Google's book search project suffered a legal setback in Paris on Friday, as a court ordered it to pay €300,000 (US$432,000) in damages for breach of copyright, and to stop distributing digital copies of French books to French Internet users without the permission of their publishers.

For each day that the books remain accessible online without permission, Google must pay a further €10,000, the court ruled.

French publisher La Martinière Groupe filed suit against Google in June 2006, and was later joined in its case by the French Publishers Association (FPA), representing 400 publishing companies. The FPA will be disappointed by the size of the financial penalty: It had asked the court for €500,000 per day.

The search giant is studying the details of the ruling and plans to appeal, said Philippe Colombet, Strategic Partner Development Manager for Google Books, in a conference call with journalists.

"We regret the court's decision, as it means that French Internet users will have access to less content than Internet users in other countries," he said.

He declined to say whether Google intended to pay the daily fine rather than remove La Martinière's books from its database.

Google has scanned 10 million books, more than half of them in languages other than English.

Of those, Colombet said, 1.5 million are in the public domain and 2 million have been scanned with the permission of the publisher. The rest are from the collections of U.S. libraries with which Google has partnerships, scanned without the permission of the rights holders, and so Google only displays short extracts in response to search queries, he said.

He couldn't say how many books were affected by Friday's ruling, nor what immediate effect the judgment will have on Google Books France.
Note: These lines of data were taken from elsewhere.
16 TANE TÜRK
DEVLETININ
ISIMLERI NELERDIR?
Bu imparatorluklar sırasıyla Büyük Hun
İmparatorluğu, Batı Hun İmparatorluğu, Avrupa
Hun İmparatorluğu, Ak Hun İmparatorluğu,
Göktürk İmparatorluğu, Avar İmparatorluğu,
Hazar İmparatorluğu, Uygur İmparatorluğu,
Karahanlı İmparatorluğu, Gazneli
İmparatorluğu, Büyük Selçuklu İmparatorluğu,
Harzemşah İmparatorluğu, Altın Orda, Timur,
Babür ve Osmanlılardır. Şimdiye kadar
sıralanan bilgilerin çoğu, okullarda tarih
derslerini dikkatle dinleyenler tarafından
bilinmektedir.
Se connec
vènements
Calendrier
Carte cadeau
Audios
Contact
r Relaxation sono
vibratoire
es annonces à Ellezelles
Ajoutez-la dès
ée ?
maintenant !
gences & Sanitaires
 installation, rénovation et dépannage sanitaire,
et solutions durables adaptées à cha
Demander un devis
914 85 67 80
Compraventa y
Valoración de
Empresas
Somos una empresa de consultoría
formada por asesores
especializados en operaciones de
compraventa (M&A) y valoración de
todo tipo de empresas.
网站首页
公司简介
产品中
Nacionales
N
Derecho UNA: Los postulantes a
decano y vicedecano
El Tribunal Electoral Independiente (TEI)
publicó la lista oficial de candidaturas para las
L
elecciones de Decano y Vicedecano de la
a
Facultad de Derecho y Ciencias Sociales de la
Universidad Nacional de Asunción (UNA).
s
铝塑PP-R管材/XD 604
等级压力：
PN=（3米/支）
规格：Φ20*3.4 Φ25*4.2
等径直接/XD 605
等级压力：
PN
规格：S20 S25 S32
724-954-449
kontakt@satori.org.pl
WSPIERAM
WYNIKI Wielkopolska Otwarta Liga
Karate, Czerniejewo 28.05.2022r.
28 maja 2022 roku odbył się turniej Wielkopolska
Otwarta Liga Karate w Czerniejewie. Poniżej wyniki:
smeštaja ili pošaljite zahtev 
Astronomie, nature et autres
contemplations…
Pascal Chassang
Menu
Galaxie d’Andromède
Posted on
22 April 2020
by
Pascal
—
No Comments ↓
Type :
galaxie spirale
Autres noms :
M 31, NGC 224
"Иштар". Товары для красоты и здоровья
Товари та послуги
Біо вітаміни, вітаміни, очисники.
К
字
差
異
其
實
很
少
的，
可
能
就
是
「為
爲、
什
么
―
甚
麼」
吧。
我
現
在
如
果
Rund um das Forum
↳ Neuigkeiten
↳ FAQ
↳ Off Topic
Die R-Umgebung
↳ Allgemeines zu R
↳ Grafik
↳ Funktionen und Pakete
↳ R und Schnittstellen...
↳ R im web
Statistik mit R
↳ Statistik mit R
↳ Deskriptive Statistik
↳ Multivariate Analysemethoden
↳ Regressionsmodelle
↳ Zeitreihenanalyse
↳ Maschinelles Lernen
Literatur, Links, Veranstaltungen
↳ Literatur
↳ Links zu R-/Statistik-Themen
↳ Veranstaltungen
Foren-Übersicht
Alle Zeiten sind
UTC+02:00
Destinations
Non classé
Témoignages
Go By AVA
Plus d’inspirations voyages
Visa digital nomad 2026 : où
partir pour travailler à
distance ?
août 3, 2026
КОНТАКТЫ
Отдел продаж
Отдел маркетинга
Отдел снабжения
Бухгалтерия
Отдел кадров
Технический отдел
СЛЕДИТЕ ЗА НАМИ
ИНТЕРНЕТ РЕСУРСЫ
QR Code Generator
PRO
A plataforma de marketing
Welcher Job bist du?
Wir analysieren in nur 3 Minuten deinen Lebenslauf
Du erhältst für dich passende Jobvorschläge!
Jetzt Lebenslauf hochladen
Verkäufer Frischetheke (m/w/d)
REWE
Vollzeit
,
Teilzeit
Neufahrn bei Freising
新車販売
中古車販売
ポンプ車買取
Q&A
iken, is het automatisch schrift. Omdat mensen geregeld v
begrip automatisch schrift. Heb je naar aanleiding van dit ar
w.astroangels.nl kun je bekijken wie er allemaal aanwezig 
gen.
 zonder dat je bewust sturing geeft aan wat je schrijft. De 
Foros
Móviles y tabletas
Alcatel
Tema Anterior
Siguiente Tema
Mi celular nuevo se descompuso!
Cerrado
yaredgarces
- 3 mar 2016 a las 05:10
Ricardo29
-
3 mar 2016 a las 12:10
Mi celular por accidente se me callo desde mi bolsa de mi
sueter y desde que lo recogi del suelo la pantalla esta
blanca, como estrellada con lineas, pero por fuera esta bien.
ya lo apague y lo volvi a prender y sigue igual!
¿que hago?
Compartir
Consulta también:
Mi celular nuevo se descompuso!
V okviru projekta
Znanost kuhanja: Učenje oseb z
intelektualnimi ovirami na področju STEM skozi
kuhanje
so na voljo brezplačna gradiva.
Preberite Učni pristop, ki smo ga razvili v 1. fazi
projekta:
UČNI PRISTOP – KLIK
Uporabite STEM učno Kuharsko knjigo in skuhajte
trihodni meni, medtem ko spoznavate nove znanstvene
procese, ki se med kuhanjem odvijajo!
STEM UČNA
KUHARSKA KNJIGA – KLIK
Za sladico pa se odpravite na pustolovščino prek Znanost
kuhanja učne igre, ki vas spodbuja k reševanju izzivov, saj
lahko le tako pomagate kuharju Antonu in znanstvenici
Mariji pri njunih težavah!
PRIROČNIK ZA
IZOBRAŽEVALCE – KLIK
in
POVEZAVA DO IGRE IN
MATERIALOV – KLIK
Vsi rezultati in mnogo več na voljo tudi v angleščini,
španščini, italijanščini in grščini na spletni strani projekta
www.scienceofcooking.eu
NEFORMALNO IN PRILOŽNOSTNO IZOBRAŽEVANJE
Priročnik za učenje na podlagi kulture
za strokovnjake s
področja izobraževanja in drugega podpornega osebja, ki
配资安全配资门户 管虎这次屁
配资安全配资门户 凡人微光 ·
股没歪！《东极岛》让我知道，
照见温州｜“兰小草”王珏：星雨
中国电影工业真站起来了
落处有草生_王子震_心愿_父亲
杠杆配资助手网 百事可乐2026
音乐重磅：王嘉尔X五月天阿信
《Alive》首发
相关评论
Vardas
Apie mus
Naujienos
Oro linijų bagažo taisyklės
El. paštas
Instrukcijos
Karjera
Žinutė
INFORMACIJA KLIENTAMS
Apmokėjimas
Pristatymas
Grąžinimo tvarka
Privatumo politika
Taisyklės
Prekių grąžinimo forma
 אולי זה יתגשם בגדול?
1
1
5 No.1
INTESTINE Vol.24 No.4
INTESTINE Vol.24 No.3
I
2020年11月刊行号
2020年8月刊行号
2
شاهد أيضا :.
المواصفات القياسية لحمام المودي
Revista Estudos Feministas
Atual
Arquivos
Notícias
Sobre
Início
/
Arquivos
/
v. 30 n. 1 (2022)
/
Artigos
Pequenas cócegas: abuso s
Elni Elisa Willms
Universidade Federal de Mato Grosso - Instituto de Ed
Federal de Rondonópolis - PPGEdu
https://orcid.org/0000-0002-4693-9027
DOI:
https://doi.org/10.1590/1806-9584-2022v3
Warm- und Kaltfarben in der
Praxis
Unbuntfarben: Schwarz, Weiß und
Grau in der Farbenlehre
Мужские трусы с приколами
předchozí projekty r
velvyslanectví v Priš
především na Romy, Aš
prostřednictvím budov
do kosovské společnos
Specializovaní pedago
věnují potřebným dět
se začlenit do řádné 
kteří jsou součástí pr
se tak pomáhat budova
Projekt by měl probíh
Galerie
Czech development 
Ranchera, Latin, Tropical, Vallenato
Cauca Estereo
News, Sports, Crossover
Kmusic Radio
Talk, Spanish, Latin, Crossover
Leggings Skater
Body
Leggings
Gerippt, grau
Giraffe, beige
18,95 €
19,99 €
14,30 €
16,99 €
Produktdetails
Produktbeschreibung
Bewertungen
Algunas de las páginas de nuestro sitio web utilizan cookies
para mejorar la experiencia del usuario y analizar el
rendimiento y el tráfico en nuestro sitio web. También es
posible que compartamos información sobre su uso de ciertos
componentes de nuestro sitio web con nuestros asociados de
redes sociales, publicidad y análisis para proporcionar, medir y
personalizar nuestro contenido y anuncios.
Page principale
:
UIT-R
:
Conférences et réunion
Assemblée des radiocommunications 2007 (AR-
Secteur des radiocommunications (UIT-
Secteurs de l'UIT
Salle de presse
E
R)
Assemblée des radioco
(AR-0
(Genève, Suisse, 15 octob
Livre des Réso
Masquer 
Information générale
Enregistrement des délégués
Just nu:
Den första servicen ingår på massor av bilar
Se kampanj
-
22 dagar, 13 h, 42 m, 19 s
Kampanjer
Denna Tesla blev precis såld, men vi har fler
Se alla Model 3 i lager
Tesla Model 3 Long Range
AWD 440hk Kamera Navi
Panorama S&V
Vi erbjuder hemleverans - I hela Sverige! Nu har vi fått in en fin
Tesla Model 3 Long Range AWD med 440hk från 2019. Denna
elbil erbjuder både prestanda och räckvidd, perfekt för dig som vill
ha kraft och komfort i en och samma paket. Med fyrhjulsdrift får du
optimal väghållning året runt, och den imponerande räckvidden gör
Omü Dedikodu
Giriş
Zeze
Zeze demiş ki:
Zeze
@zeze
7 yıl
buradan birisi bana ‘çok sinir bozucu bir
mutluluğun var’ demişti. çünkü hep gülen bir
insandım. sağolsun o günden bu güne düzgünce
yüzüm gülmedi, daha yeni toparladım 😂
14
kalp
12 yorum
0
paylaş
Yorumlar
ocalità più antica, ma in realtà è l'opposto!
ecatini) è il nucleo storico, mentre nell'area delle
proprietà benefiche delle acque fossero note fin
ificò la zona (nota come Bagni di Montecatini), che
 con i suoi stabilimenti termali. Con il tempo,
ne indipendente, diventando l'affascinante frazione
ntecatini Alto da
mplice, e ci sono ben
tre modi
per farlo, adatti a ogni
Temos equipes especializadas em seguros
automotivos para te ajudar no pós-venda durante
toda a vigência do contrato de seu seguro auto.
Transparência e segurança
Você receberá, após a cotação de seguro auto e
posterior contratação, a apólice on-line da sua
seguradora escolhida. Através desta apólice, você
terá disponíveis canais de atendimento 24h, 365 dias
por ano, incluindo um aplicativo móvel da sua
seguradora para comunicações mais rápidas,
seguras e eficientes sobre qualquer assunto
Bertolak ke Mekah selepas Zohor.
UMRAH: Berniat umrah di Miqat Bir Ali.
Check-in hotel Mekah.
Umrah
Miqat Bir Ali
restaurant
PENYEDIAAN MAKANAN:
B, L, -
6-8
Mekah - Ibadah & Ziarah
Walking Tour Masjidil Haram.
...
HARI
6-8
Recently published French books warn, underneath their copyright notice, that photocopying of all or part of the book for group use is forbidden, and that "all other forms of reproduction, in whole or in part, is also forbidden without the permission of the publisher."

Yet, said Colombet, "We think that indexing and displaying a book in order to make it easier to buy and search is allowed under French copyright law."

La Martinière Groupe CEO Hervé de La Martiniere was very happy with the court's decision, his spokeswoman Tessa Destais said via e-mail. "It's a great victory for authors' right to create, and for the protection of authors and publishers," she wrote.

Google has faced similar lawsuits elsewhere and is attempting to reach agreement with authors in the U.S. over its scanning of books there. On Nov. 13, with the Authors Guild and the Association of American Publishers, it submitted its latest draft to the court of a proposal it hopes will settle a 2005 class-action lawsuit. Opponents of that deal say it gives Google an unfair advantage in the nascent market for digital reproductions of books.

Friday's ruling in Paris "has no effect on the U.S. settlement, because it only concerns the books of Groupe La Martinière," said Colombet.